Cockerill went through things like a dose of salts when he arrived in Edinburgh. As a no-nonsense sort of bloke he said he wanted to poke the Glasgow bear and put his team on an even footing with their nearest and not-so dearest – he has done that for sure.
He was appalled when he arrived to find out that some players were driving from one end of the training centre to the other during the week.
That was swiftly kicked into touch.
Cockerill also told the Edinburgh squad their fortunes. He reckoned too many of them were show ponies who were using the club to get ready for international duty and got them all in for breakfast early ahead of every training session during the week.
And it has worked to such an extent that Cockerill was even name-checked by the acting RFU CEO Nigel Melville recently at a press conference when he was asked who was in the running to succeed Eddie Jones as the next England head coach.
Hell will freeze over before Cockerill gets that gig. He has had his fair share of run-ins with the suits at Twickenham although given that we have only got a couple of things right in the last four years he is probably being measured up for an RFU blazer now.

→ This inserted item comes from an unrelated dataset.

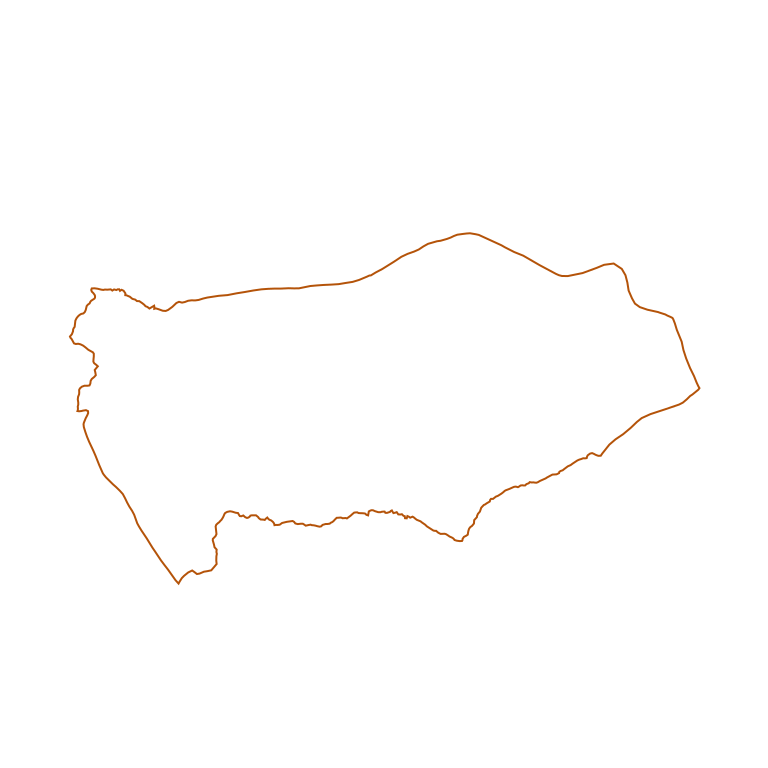 Kampong Trabaek, Prey Vêng, Cambodia (Natural Earth projection), rotated 74°
{"feature_id": "14789045B10100754303768", "entity_name": "Kampong Trabaek", "entity_type": "district", "adm_level": 2, "iso_a3": "KHM", "parent_name": "Cambodia", "parent_adm1": "Prey Vêng", "projection": "natural_earth1", "projection_center": [105.549, 11.105], "detail": "fine", "context": "isolated", "style": "outline", "palette": "amber", "viewbox_px": 768, "rotation_deg": 74, "n_neighbors": 0, "source": "geoboundaries", "source_scale": "gbopen_adm2", "svg_char_len": 6145}
<svg xmlns="http://www.w3.org/2000/svg" viewBox="0 0 768 768"><g transform="rotate(74 384 384)"><path d="M266.8,251.8L265.3,254.6L262.8,259.8L262.1,263.1L261.5,266.8L260.7,272.4L261.0,276.1L261.6,279.5L261.9,283.5L261.9,290.2L261.4,293.7L261.4,303.0L262.6,308.2L264.3,313.5L265.0,318.6L265.4,325.4L266.5,332.2L269.2,340.7L273.0,354.0L274.5,361.2L276.0,366.7L275.7,368.2L276.1,370.7L277.1,379.2L277.2,386.0L276.3,393.1L275.5,400.1L273.9,407.4L272.2,414.5L270.6,422.1L269.5,427.9L268.6,439.3L267.3,444.1L265.7,449.1L263.9,456.7L262.3,462.2L260.6,469.1L259.2,475.8L258.1,483.8L257.2,492.5L256.2,500.7L255.4,509.9L253.7,518.4L252.2,530.0L252.0,534.3L252.1,539.0L251.6,542.5L250.5,546.0L250.0,549.4L250.3,552.9L250.1,555.7L248.5,558.4L248.9,561.2L251.5,566.2L253.3,571.1L253.6,573.7L252.6,576.5L250.1,579.9L248.4,582.5L248.4,584.1L246.6,583.5L245.4,583.4L246.8,588.7L244.7,590.2L243.5,591.8L241.8,592.6L239.8,594.0L236.9,596.4L236.2,598.6L234.3,599.9L232.8,602.4L230.0,604.3L228.6,606.1L227.8,607.0L227.3,608.2L225.6,607.6L222.6,608.6L221.1,610.3L221.7,612.1L220.0,612.4L219.6,613.9L219.9,615.4L218.7,617.4L219.3,619.4L217.7,620.6L217.1,623.9L216.3,626.2L216.2,627.9L215.4,629.7L213.5,633.0L212.2,635.9L211.6,638.6L212.9,639.5L214.7,639.4L216.4,638.4L218.5,637.6L219.8,637.5L221.3,638.0L222.1,638.8L223.3,642.6L224.0,643.6L225.4,644.8L226.1,646.8L227.1,648.3L230.6,650.3L232.3,651.7L233.3,653.5L233.2,655.8L233.6,657.3L234.2,658.7L234.9,659.9L236.1,661.5L238.0,663.2L243.8,665.6L244.9,667.0L245.9,667.8L247.6,668.4L250.1,670.3L251.8,672.8L253.2,672.6L254.6,671.9L256.7,671.4L259.5,670.8L260.6,669.2L261.0,666.9L262.2,664.8L264.2,662.6L266.6,660.8L269.6,658.8L273.3,655.1L274.9,654.6L277.6,655.4L280.1,656.4L282.4,657.2L284.1,656.9L286.3,655.3L288.1,654.2L289.3,656.0L290.8,658.2L293.4,658.3L296.1,658.6L297.3,660.5L298.6,663.5L300.1,665.1L302.7,666.2L304.2,667.5L304.0,669.2L303.1,672.3L303.3,675.2L304.4,677.5L305.7,678.7L307.8,679.2L309.8,679.9L312.0,681.6L314.4,682.6L317.5,683.0L319.6,683.6L321.3,684.6L323.0,684.9L324.7,685.5L325.5,686.1L326.2,684.6L326.6,682.2L326.6,680.9L327.0,677.7L328.5,676.0L330.4,676.4L332.2,677.8L334.7,680.2L338.4,683.1L339.8,683.9L342.6,684.4L347.8,684.3L352.9,684.0L358.1,683.4L368.0,681.8L373.3,681.1L383.4,680.1L392.2,678.9L393.8,678.4L397.1,677.0L405.7,672.2L409.3,669.9L413.7,667.4L417.8,665.4L422.4,664.4L427.1,663.6L431.6,662.6L436.5,661.1L440.8,660.2L449.9,659.6L453.4,658.8L458.1,657.5L467.1,654.6L477.5,651.7L481.7,650.3L492.1,647.0L497.6,644.9L503.1,642.7L515.1,638.5L519.2,636.5L517.5,634.8L514.9,631.9L513.3,629.1L511.2,624.2L510.4,619.8L512.5,618.1L515.1,616.2L515.4,613.6L514.8,608.8L515.2,605.6L515.5,601.4L510.9,594.5L507.5,593.9L503.4,592.6L501.2,591.5L499.3,591.4L497.0,590.5L494.2,591.9L491.6,591.7L487.1,591.7L485.7,591.2L483.8,587.9L482.1,586.4L474.5,585.1L473.0,584.0L471.9,581.8L471.5,580.6L470.5,579.1L469.7,577.6L467.9,575.6L466.3,574.2L465.2,573.4L464.2,572.2L463.7,570.0L463.9,567.1L464.8,565.2L466.9,562.0L467.8,559.9L469.7,559.5L471.2,559.0L471.8,557.6L471.6,555.5L473.8,554.1L475.0,552.6L475.0,551.1L474.4,549.5L473.7,548.7L473.8,547.3L475.0,543.2L477.3,541.6L478.3,541.4L480.2,540.0L481.1,537.4L481.8,536.1L481.0,534.9L480.2,533.0L481.5,532.5L482.9,531.6L484.0,530.1L485.9,528.8L487.8,528.1L489.5,528.2L489.7,526.6L490.2,525.1L490.5,523.0L489.5,520.3L489.7,515.4L490.5,509.6L491.8,508.4L493.6,507.7L494.9,505.5L495.4,502.4L495.9,500.6L497.2,499.4L498.6,498.3L498.8,495.1L499.0,493.3L499.7,492.5L500.5,490.4L501.4,488.7L502.3,487.3L503.4,485.2L503.5,483.6L502.5,481.9L502.5,480.9L502.5,478.7L503.0,476.8L503.3,474.7L502.7,473.4L502.5,471.9L501.9,470.4L500.8,468.6L499.6,466.4L500.1,464.1L500.4,462.6L500.9,461.6L501.6,460.9L502.3,457.7L503.0,456.7L501.4,452.4L500.3,450.2L499.4,448.1L499.7,446.4L500.0,445.1L501.0,444.1L501.7,442.2L502.2,440.6L502.9,438.7L503.5,437.7L504.9,437.0L505.9,435.5L502.3,433.7L501.9,431.9L501.9,430.6L502.4,429.3L503.7,427.8L505.6,424.9L506.3,422.6L506.2,421.4L506.5,419.8L506.8,418.6L508.2,418.2L508.7,416.7L508.6,413.5L507.9,412.5L507.7,411.3L509.1,411.0L510.7,410.5L510.8,408.7L510.7,407.1L513.3,406.2L514.0,404.1L514.1,402.7L516.1,401.6L516.8,400.5L518.8,400.8L519.4,399.2L517.4,397.9L518.5,396.6L519.7,395.7L519.4,393.1L520.6,392.0L522.3,390.9L523.6,389.9L526.1,386.7L527.3,385.9L530.6,383.2L532.7,382.0L538.5,376.9L539.2,375.5L539.5,374.4L541.8,372.9L542.5,372.2L543.7,370.9L544.7,366.9L545.6,365.6L547.2,364.2L548.7,363.0L550.1,361.3L551.1,360.3L552.2,359.6L553.4,359.2L554.7,357.2L555.9,354.5L556.4,352.3L555.7,351.6L554.5,351.1L553.0,349.3L552.5,346.7L551.9,345.0L550.3,344.3L548.5,343.4L546.7,342.2L545.6,340.9L545.1,339.9L544.8,338.8L543.7,337.1L542.9,336.0L539.7,334.8L537.6,331.4L536.4,330.9L535.6,330.2L534.7,329.5L533.1,327.0L529.7,324.6L527.8,321.4L527.7,320.2L527.0,318.2L526.1,314.7L524.8,314.0L523.9,312.8L524.5,310.9L523.1,307.5L522.9,305.3L521.7,301.2L520.9,299.2L520.0,297.4L519.7,296.1L519.6,294.4L519.4,292.2L518.9,288.9L518.7,287.2L519.0,285.5L520.1,283.7L519.9,282.7L519.2,280.7L519.5,278.9L520.1,277.6L520.4,276.2L519.5,274.7L519.3,272.2L518.5,271.0L519.4,269.1L519.7,267.6L520.4,266.1L520.9,264.7L520.8,263.1L520.2,261.0L519.3,254.6L518.8,253.1L517.5,247.1L518.4,243.0L517.9,240.3L516.9,239.8L516.3,238.3L516.2,236.0L515.5,234.4L513.8,230.0L513.4,227.0L512.5,224.6L510.8,219.2L510.5,217.0L510.5,215.5L510.3,213.0L510.9,211.2L511.1,209.6L509.6,208.7L508.7,207.8L507.7,205.1L507.8,203.0L509.0,201.5L510.3,200.2L511.1,199.2L512.1,197.8L512.7,195.4L511.1,193.5L504.4,184.1L501.0,176.7L498.1,167.8L494.1,158.8L490.2,151.4L487.8,145.7L486.4,136.2L485.8,120.3L485.1,106.1L484.3,101.9L482.1,97.0L479.9,93.0L479.1,90.4L476.1,83.4L474.9,81.9L473.1,82.4L468.8,83.1L461.9,83.8L453.0,85.4L442.7,86.5L433.8,86.8L425.4,86.2L412.6,87.6L406.0,87.7L401.5,88.1L400.0,88.5L398.5,90.1L396.3,92.8L394.7,94.4L391.3,99.5L390.4,100.7L385.2,110.3L380.6,116.9L375.9,120.6L370.0,122.0L361.6,123.1L353.6,122.1L346.0,121.9L338.9,123.7L331.5,130.0L330.1,139.6L331.0,147.5L332.1,162.5L330.9,177.7L329.2,183.2L327.6,185.9L325.5,188.4L312.6,201.7L299.0,214.8L293.0,222.5L285.9,230.1L283.0,232.9L266.8,251.8Z" fill="none" stroke="#b45309" stroke-width="2"/></g></svg>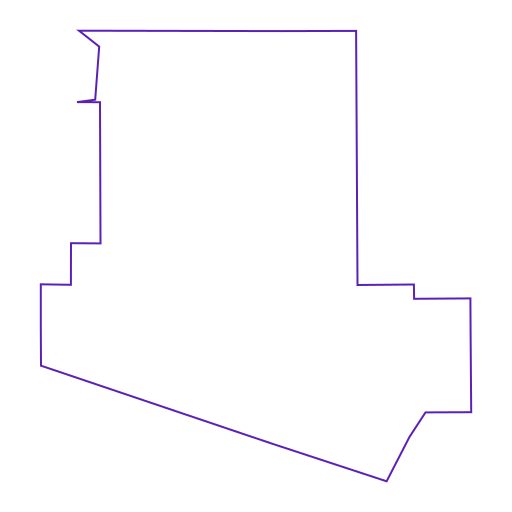 Carroll, Mississippi, United States of America (Mercator projection)
{"feature_id": "52423323B85460642411407", "entity_name": "Carroll", "entity_type": "district", "adm_level": 2, "iso_a3": "USA", "parent_name": "United States of America", "parent_adm1": "Mississippi", "projection": "mercator", "projection_center": [-89.927, 33.446], "detail": "fine", "context": "isolated", "style": "outline", "palette": "violet", "viewbox_px": 512, "rotation_deg": 0, "n_neighbors": 0, "source": "geoboundaries", "source_scale": "gbopen_adm2", "svg_char_len": 435}
<svg xmlns="http://www.w3.org/2000/svg" viewBox="0 0 512 512"><path d="M79.0,30.7L99.2,46.6L95.2,99.7L77.0,102.1L100.0,102.2L100.5,243.4L71.0,243.2L70.9,284.8L40.8,284.3L40.8,326.0L41.0,365.7L242.2,433.6L252.0,436.9L272.7,443.9L386.6,481.3L409.5,436.9L425.5,412.4L471.2,412.2L470.6,333.5L470.4,298.4L427.4,298.7L414.1,298.8L413.9,284.5L357.5,285.0L356.1,30.9L281.8,31.1L79.0,30.7Z" fill="none" stroke="#5b21b6" stroke-width="2"/></svg>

But he has done a staggering job at Edinburgh. Just as Stuart Lancaster has reinvented himself at Leinster so Cockerill has done in Scotland and as usual he has ruffled a few feathers.
Edinburgh have only made the last eight of Europe’s premier club competition twice and they are on the verge of making it three. Typically Cockerill wants more because on average only one in four teams win away quarter-finals in this competition.
“We still haven’t qualified yet and we’ve got to do a job next week against Montpellier to make sure of that and hopefully try and get a home quarter-final,” he said in France.
“Montpellier will come with a rock-star team. Our togetherness and the sum of our parts have got to be better than their individuals again.”
Typical Cockers and, typically, a mixture of business and fun. Penny for the thoughts of the Welford Road faithful.
The European Challenge Cup often gets put in the cupboard like an errant sibling until the knock-out stages start but Saturday produced a belter in Clermont.
The Stade Marcel Michelin might just have the best atmosphere at any ground we have attended over the years and the Clermont Vulcans, as their fans are known, were out in force. A bonkers game against Northampton did not disappoint either.
The record books will show that Clermont won 48-40 in a match of 13 tries and Saints’ No.8 Teimana Harrison finished up on the losing side despite scoring a hat-trick.
What the record books will probably not record is that the teams were as good as indistinguishable before half time.
Clermont, normal home kit yellow, ran out in dark blue whilst Northampton, who should have been sporting their black, green and yellow combo, ran out in black.
As the game was played in the middle of the night it made it hard for fans and the referee to work out who was who and you wondered what the discussions were between teams and officials during the week.
Rugby needs all the dough it can get so we get the second, third, fourth, fifteenth and Extra B kit argument to get the fans, if they are gullible enough, buying the replicas.
What we don’t get is how teams can pitch up at kick-off with such similar kits on. Surely Northampton had a topaz version of their rag up on the team bus.
Fortunately sanity prevailed when Clermont changed into a white strip for the second half. Sanity did not prevail on the pitch though as the game descended into a tackling optional, 15-a-side version of sevens. At least we could see who was who by then though.